INSTRUCTIONS FOR THE TASK:
Please reproduce word for word the lines of the data below, from the line containing "Сетка кладочная" through the line containing "Алюминиевая плита", inclusive.

(Entries drawn from a collection)
● ● ● ●

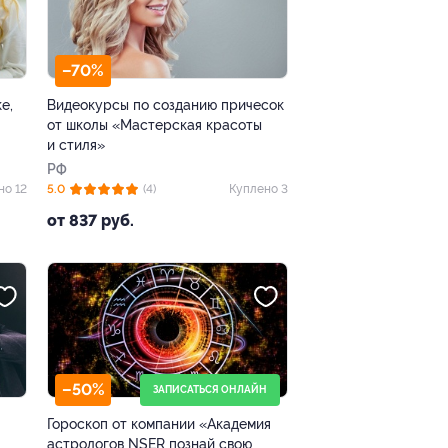
–70%
е,
Видеокурсы по созданию причесок
от школы «Мастерская красоты
и стиля»
РФ
но 12
5.0
(4)
Куплено 3
от 837 руб.
–50%
ЗАПИСАТЬСЯ ОНЛАЙН
Гороскоп от компании «Академия
астрологов NSER познай свою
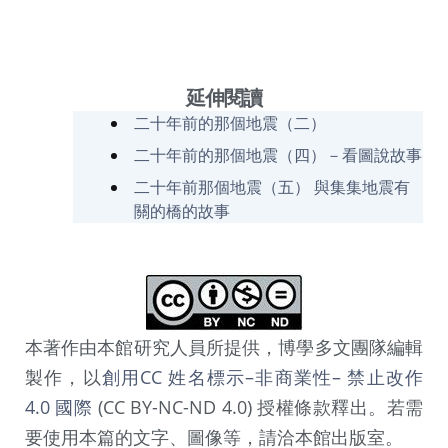
延伸閱讀
二十年前的那個地震（二）
二十年前的那個地震（四）－看圖說故事
二十年前那個地震（五） 與集集地震有
關的橋的故事
本著作由本館研究人員所提供，博學多文團隊編輯
製作，以
創用CC 姓名標示–非商業性– 禁止改作
4.0 國際
(CC BY-NC-ND 4.0) 授權條款釋出。若需
要使用本篇的文字、圖像等，請洽本館出版室。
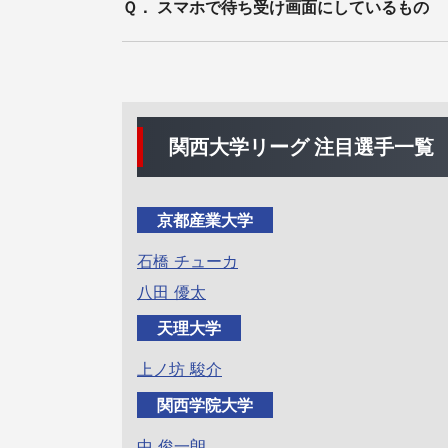
Ｑ． スマホで待ち受け画面にしているもの
関西大学リーグ 注目選手一覧
京都産業大学
石橋 チューカ
八田 優太
天理大学
上ノ坊 駿介
関西学院大学
中 俊一朗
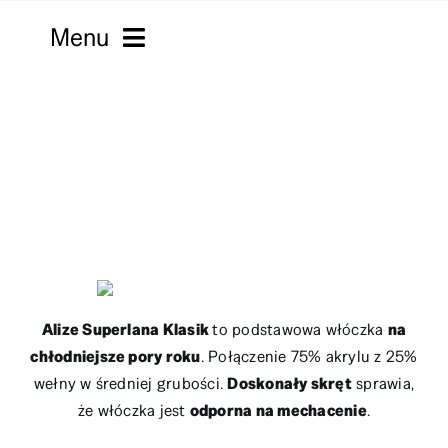
Skip
Menu
to
content
Strona główna
Włóczki
Macramy
Kordonki
Filmy
Alize Superlana Klasik
to podstawowa włóczka
na
chłodniejsze pory roku
. Połączenie 75% akrylu z 25%
Robótki
wełny w średniej grubości.
Doskonały skręt
sprawia,
że włóczka jest
odporna na mechacenie
.
Sklepy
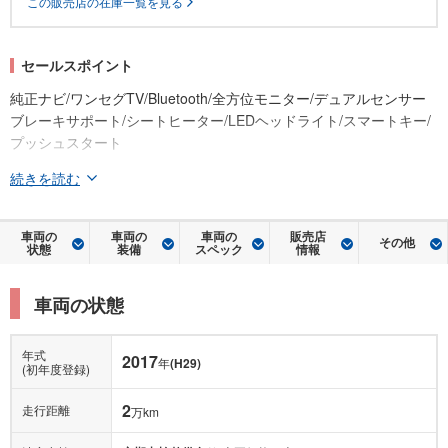
この販売店の在庫一覧を見る
セールスポイント
純正ナビ/ワンセグTV/Bluetooth/全方位モニター/デュアルセンサー
ブレーキサポート/シートヒーター/LEDヘッドライト/スマートキー/
プッシュスタート
続きを読む
車両の
車両の
車両の
販売店
その他
状態
装備
スペック
情報
車両の状態
年式
2017
年
(H29)
(初年度登録)
2
走行距離
万km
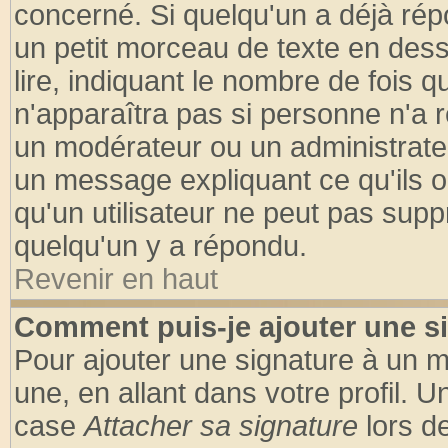
concerné. Si quelqu'un a déjà ré
un petit morceau de texte en des
lire, indiquant le nombre de fois q
n'apparaîtra pas si personne n'a r
un modérateur ou un administrateu
un message expliquant ce qu'ils on
qu'un utilisateur ne peut pas sup
quelqu'un y a répondu.
Revenir en haut
Comment puis-je ajouter une s
Pour ajouter une signature à un 
une, en allant dans votre profil. 
case
Attacher sa signature
lors d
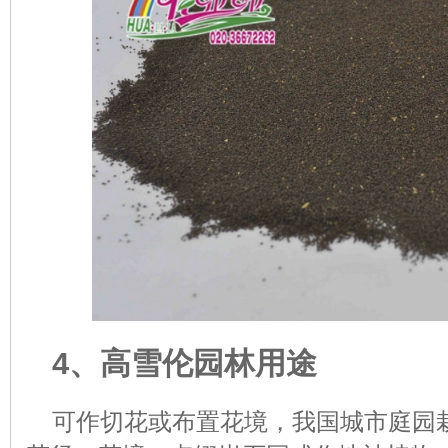
4、高雪伦园林用途
可作切花或布置花境，我国城市庭园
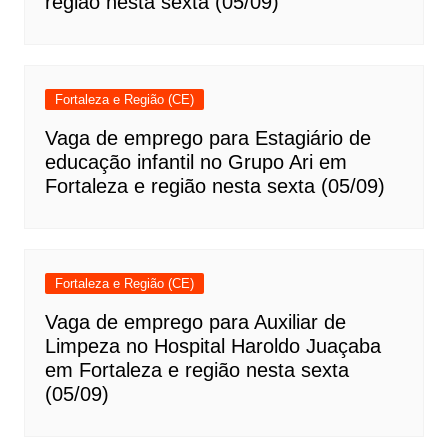
região nesta sexta (05/09)
Fortaleza e Região (CE)
Vaga de emprego para Estagiário de
educação infantil no Grupo Ari em
Fortaleza e região nesta sexta (05/09)
Fortaleza e Região (CE)
Vaga de emprego para Auxiliar de
Limpeza no Hospital Haroldo Juaçaba
em Fortaleza e região nesta sexta
(05/09)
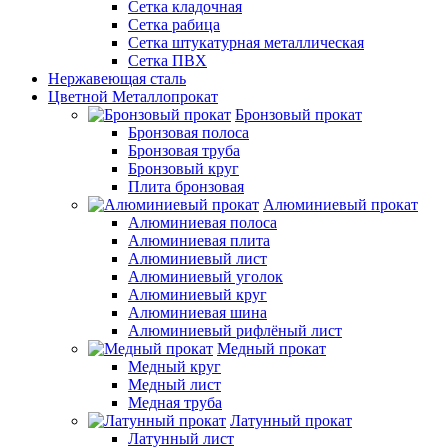
Сетка кладочная
Сетка рабица
Сетка штукатурная металлическая
Сетка ПВХ
Нержавеющая сталь
Цветной Металлопрокат
Бронзовый прокат
Бронзовая полоса
Бронзовая труба
Бронзовый круг
Плита бронзовая
Алюминиевый прокат
Алюминиевая полоса
Алюминиевая плита
Алюминиевый лист
Алюминиевый уголок
Алюминиевый круг
Алюминиевая шина
Алюминиевый рифлёный лист
Медный прокат
Медный круг
Медный лист
Медная труба
Латунный прокат
Латунный лист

● ● ● ●

OUTPUT FOR THIS TASK:
Сетка кладочная
Сетка рабица
Сетка штукатурная металлическая
Сетка ПВХ
Нержавеющая сталь
Цветной Металлопрокат
Бронзовый прокат
Бронзовая полоса
Бронзовая труба
Бронзовый круг
Плита бронзовая
Алюминиевый прокат
Алюминиевая полоса
Алюминиевая плита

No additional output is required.